Dopo 62 anni passati dietro il banco del loro alimentari di via Dei Villini, il 4 novembre offriranno ai clienti l’aperitivo d’addio: Franca Ballabio e il marito Guido abbasseranno la saracinesca. A 71 anni lei, e 69 lui hanno deciso di chiudere e salutare i tanti clienti diventati amici, tra i quali ci sono stati anche José Mourinho, Claudio Gentile, Ruben Sosa, Ivan Cordoba, solo per citare qualche nome vip. «Se ne va un pezzo di storia, e lo dico con tanta modestia e umiltà, ma è così – spiega Franca – Sto dietro il banco da quando avevo 9 anni, sono cresciuta qui, nel negozio che hanno aperto i miei genitori e dove, nell’84, sono subentrata con mio marito, senza il quale non sarei riuscita a portare avanti l’attività.

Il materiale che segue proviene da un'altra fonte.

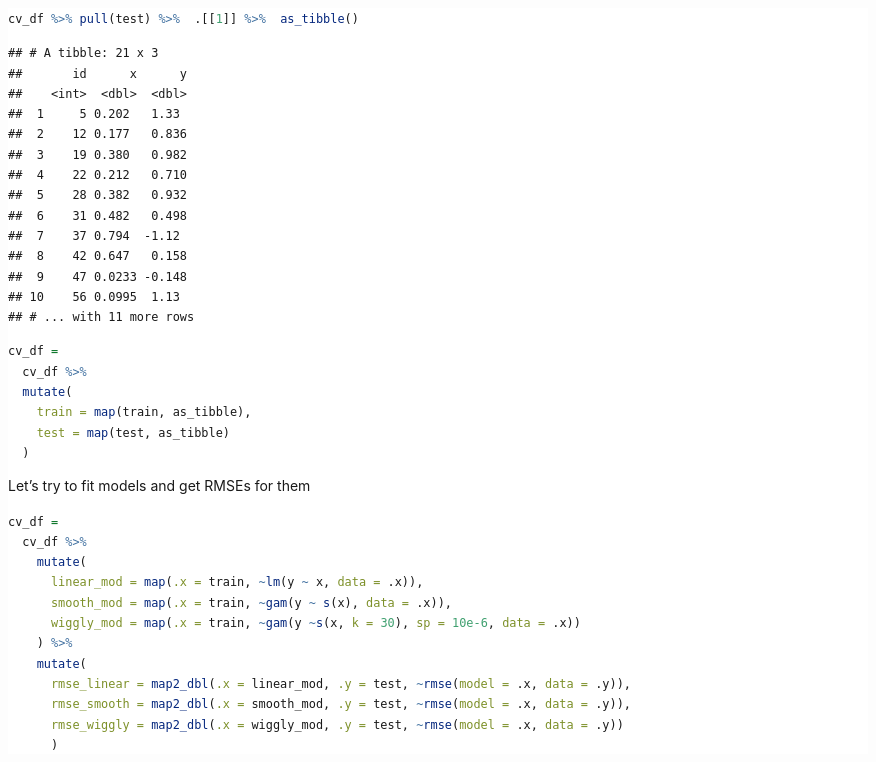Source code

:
 ``` r
cv_df %>% pull(test) %>%  .[[1]] %>%  as_tibble()
```

    ## # A tibble: 21 x 3
    ##       id      x      y
    ##    <int>  <dbl>  <dbl>
    ##  1     5 0.202   1.33 
    ##  2    12 0.177   0.836
    ##  3    19 0.380   0.982
    ##  4    22 0.212   0.710
    ##  5    28 0.382   0.932
    ##  6    31 0.482   0.498
    ##  7    37 0.794  -1.12 
    ##  8    42 0.647   0.158
    ##  9    47 0.0233 -0.148
    ## 10    56 0.0995  1.13 
    ## # ... with 11 more rows

``` r
cv_df = 
  cv_df %>% 
  mutate(
    train = map(train, as_tibble), 
    test = map(test, as_tibble)
  )
```

Let’s try to fit models and get RMSEs for them

``` r
cv_df = 
  cv_df %>% 
    mutate(
      linear_mod = map(.x = train, ~lm(y ~ x, data = .x)), 
      smooth_mod = map(.x = train, ~gam(y ~ s(x), data = .x)), 
      wiggly_mod = map(.x = train, ~gam(y ~s(x, k = 30), sp = 10e-6, data = .x))
    ) %>% 
    mutate( 
      rmse_linear = map2_dbl(.x = linear_mod, .y = test, ~rmse(model = .x, data = .y)), 
      rmse_smooth = map2_dbl(.x = smooth_mod, .y = test, ~rmse(model = .x, data = .y)),
      rmse_wiggly = map2_dbl(.x = wiggly_mod, .y = test, ~rmse(model = .x, data = .y))
      )
```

L’età ci dice di smettere. Nostro figlio si è laureato in Bocconi e ha scelto un’altra strada: dopo due generazioni, il negozio chiude, con grandissimo dispiacere. Ho scritto a mano un bigliettino per ringraziare tutti i miei clienti, lo metterò negli ultimi sacchetti della spesa. I clienti a noi hanno dato tantissimo».

Franca e Guido hanno garantito sempre anche «la consegna a domicilio e durante il Covid tanti senza di noi sarebbero stati sguarniti. Penso alle persone di 80 anni che ora mi chiedono: come faremo?». Un interessamento alla bottega c’era stato, ma «un’azienda svizzera voleva rilevare il nostro negozio, poi mi ha detto “troppa la burocrazia, non lo rilevo”. La burocrazia è uno dei problemi che fanno chiudere i negozi di vicinato. Un giovane, come fa? Gli serve capitale, deve assumersi il rischio, la burocrazia lo soffoca. E intanto nei rioni non resta più nessun negozio. Dallo stadio a Monte Olimpino non ci sarà più un alimentari. Ci sono tanti operai che chiedono dove compreranno i panini per il pranzo. Sappiamo cosa piace ai nostri clienti, uno per uno, e li serviamo di conseguenza, la grande distribuzione non lo può fare, anche se non ci ha mai danneggiato. Il rapporto umano conta».